In the exemplary embodiment, the conductor pattern defines two antennas 20 separated by a reflector element 22. The antennas 20 are end-fed collinear dipole arrays comprising three half-wave dipole sections connected by inductive delay sections. Various other antenna configurations are also possible. The bottom end of each antenna 20 includes a small plate 24 that serves as a coupling feature. The reflector 22 increases the directivity and isolation between the two antennas 20, and also includes a decorative ring feature 26. Various other functional and decorative features (including, e.g., other patterns and logos) are also possible.

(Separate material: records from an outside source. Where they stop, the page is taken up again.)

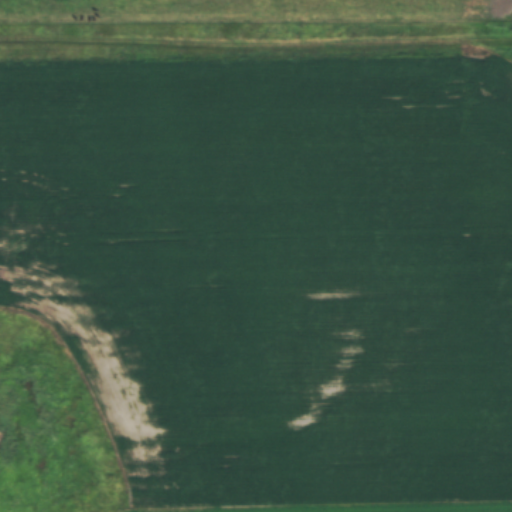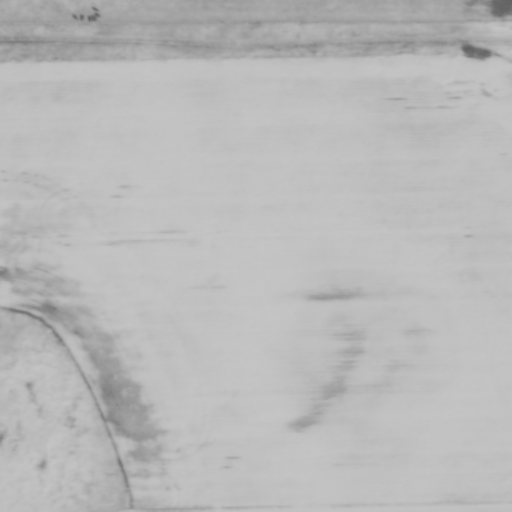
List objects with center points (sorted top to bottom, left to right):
road: (256, 36)
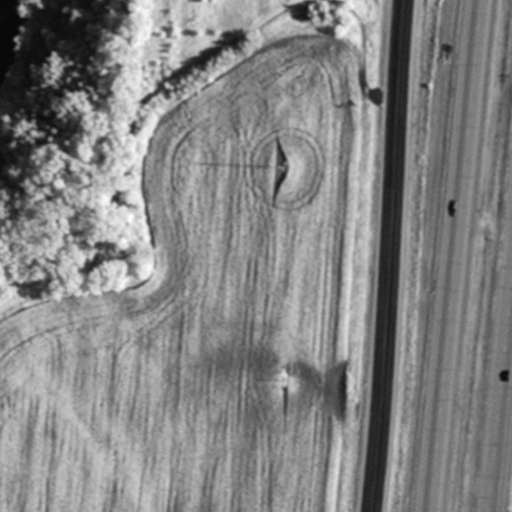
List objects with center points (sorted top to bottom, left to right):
river: (1, 6)
road: (391, 256)
road: (457, 256)
crop: (220, 306)
road: (504, 444)
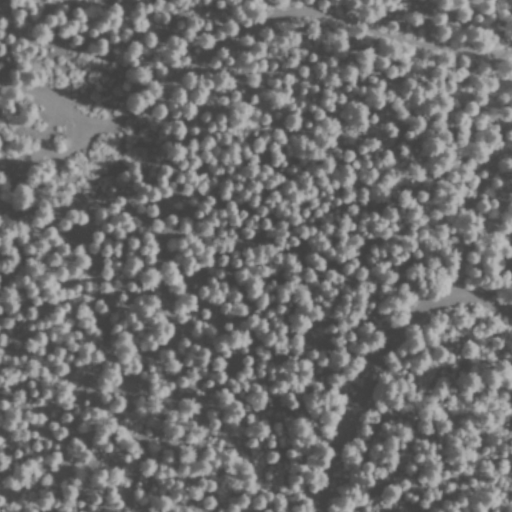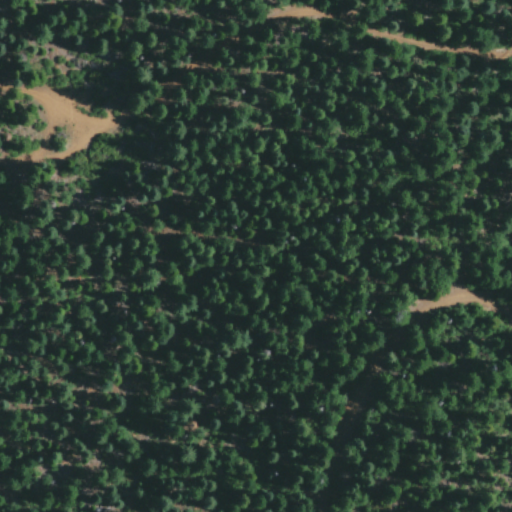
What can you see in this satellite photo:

The conductor pattern is applied to one surface of the supporting piece 18. The conductive pattern may be applied to the supporting piece 18 by a number of methods including, but not limited to, screen or pad printing, copper plating techniques, direct sputtering or deposition techniques, or by bonding a flexible printed circuit sheet or decal containing the desired pattern to the support.
The coupling feature 24 on each antenna 20 aligns with a similar corresponding feature 30 on the inside of the base enclosure 16 as illustrated in FIGS. 3 and 4. In the exemplary embodiment, each base coupling feature 24 comprises a plate (with dimensions generally matching those of the corresponding antenna coupling plate 24) and a smaller tab 32 to make contact to the PCB 15 within the base 10. The base coupling plate 30 can be formed from stamped metal such that the tab 32 may act as a spring contact to mate to an exposed pad on the PCB 15. The RF connection to the radio is provided by a transmission line such as a microstrip line 34 on the PCB 15 or by a section of jumper coaxial cable, nominally 50 ohms. Impedance transformation or matching features can be included before the base coupler plate to match the transmission line impedance to the impedance seen at the input to the coupler. In the exemplary embodiment, a shunt inductor is used to transform the high input impedance to a suitable 50-ohm match.
In accordance with one or more alternate embodiments, the non-conductive coupling for transmission of RF signals to each antenna in the antenna section may be an inductive coupling at radio frequency.
FIGS. 5-8 show measured performance of the exemplary embodiment referenced from measurement points at the inputs to the base coupling plates inclusive of the matching shunt inductors.
FIG. 5 is a plot of the VSWR for each antenna.
FIG. 6 is a plot of the coupling between the measurement points.
FIG. 7 is a plot of the realized radiation efficiency for each antenna.